[SOURCE INFORMATION Boundary: Start]

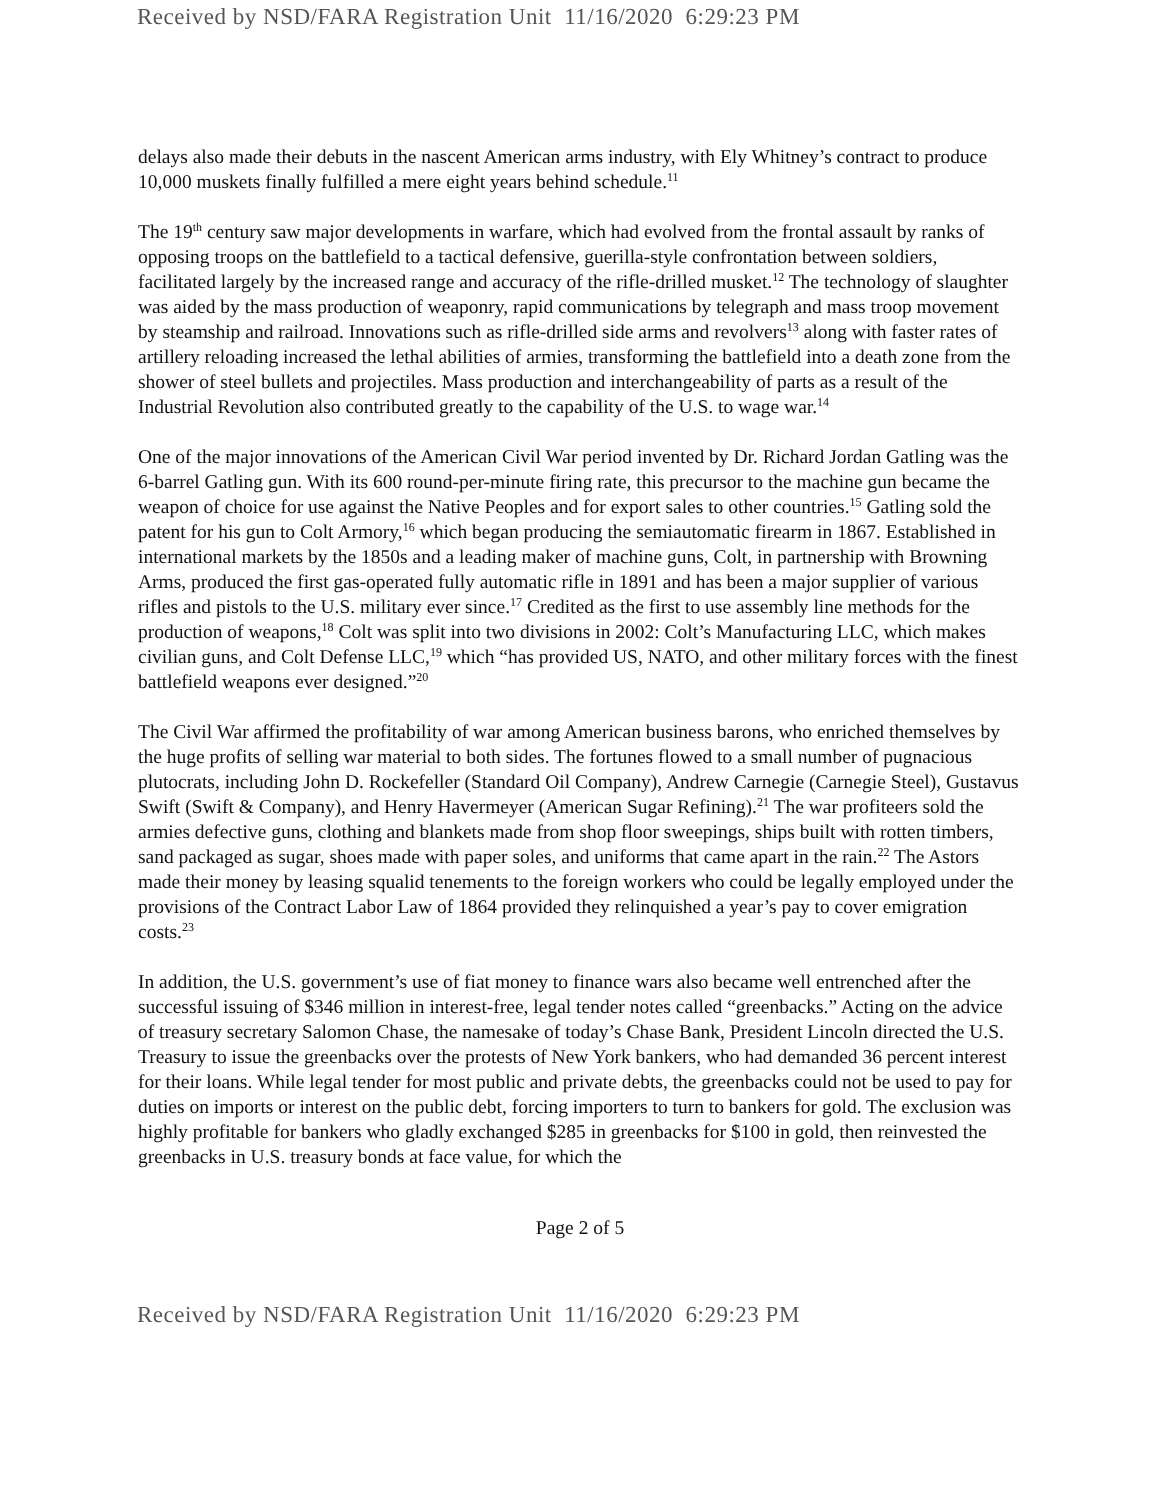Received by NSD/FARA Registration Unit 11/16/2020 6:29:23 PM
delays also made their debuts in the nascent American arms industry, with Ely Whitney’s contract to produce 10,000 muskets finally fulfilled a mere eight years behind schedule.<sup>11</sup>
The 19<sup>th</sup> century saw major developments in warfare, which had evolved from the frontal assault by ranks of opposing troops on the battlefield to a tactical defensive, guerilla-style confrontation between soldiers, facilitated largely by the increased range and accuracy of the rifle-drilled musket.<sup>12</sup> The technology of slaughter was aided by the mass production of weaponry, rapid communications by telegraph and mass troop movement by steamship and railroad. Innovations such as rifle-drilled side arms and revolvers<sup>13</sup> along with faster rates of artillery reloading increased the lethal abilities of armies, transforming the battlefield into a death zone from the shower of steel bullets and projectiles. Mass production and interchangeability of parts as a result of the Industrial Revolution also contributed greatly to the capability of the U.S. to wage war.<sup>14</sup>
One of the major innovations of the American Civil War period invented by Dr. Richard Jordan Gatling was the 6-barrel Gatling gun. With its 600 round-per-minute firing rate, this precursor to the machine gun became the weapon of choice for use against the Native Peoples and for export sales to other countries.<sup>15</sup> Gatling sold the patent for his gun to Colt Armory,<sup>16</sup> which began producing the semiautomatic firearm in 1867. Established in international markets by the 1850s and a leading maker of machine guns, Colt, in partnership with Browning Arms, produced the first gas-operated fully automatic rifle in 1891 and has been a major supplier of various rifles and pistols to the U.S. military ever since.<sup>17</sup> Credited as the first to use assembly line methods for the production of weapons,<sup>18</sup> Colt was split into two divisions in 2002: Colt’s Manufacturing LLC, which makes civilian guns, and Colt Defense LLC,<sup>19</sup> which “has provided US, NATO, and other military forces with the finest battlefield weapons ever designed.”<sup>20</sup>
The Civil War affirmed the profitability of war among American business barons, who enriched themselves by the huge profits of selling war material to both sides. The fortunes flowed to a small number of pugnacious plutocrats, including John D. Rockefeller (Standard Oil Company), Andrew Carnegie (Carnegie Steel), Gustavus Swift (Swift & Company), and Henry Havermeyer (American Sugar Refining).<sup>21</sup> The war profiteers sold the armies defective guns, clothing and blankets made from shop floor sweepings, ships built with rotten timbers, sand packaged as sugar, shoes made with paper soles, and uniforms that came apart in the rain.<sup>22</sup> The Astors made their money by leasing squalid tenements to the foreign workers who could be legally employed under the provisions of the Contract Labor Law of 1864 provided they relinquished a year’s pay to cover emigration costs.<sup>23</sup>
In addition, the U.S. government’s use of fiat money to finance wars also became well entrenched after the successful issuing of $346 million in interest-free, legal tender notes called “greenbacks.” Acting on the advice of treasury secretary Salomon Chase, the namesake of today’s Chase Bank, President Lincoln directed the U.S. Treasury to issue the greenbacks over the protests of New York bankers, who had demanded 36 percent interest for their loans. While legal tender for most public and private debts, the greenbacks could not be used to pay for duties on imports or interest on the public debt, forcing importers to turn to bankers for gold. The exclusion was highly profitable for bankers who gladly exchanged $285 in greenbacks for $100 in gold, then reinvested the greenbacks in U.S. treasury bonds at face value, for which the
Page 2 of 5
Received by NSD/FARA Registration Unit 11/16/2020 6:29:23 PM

[SOURCE INFORMATION Boundary: End]

## HOW TO COMPLETE THIS TASK
Whenever a line above includes the string "made", copy it.

## OUTPUT OF THE EXERCISE
delays also made their debuts in the nascent American arms industry, with Ely Whitney’s contract to produce 10,000 muskets finally fulfilled a mere eight years behind schedule.<sup>11</sup>
The Civil War affirmed the profitability of war among American business barons, who enriched themselves by the huge profits of selling war material to both sides. The fortunes flowed to a small number of pugnacious plutocrats, including John D. Rockefeller (Standard Oil Company), Andrew Carnegie (Carnegie Steel), Gustavus Swift (Swift & Company), and Henry Havermeyer (American Sugar Refining).<sup>21</sup> The war profiteers sold the armies defective guns, clothing and blankets made from shop floor sweepings, ships built with rotten timbers, sand packaged as sugar, shoes made with paper soles, and uniforms that came apart in the rain.<sup>22</sup> The Astors made their money by leasing squalid tenements to the foreign workers who could be legally employed under the provisions of the Contract Labor Law of 1864 provided they relinquished a year’s pay to cover emigration costs.<sup>23</sup>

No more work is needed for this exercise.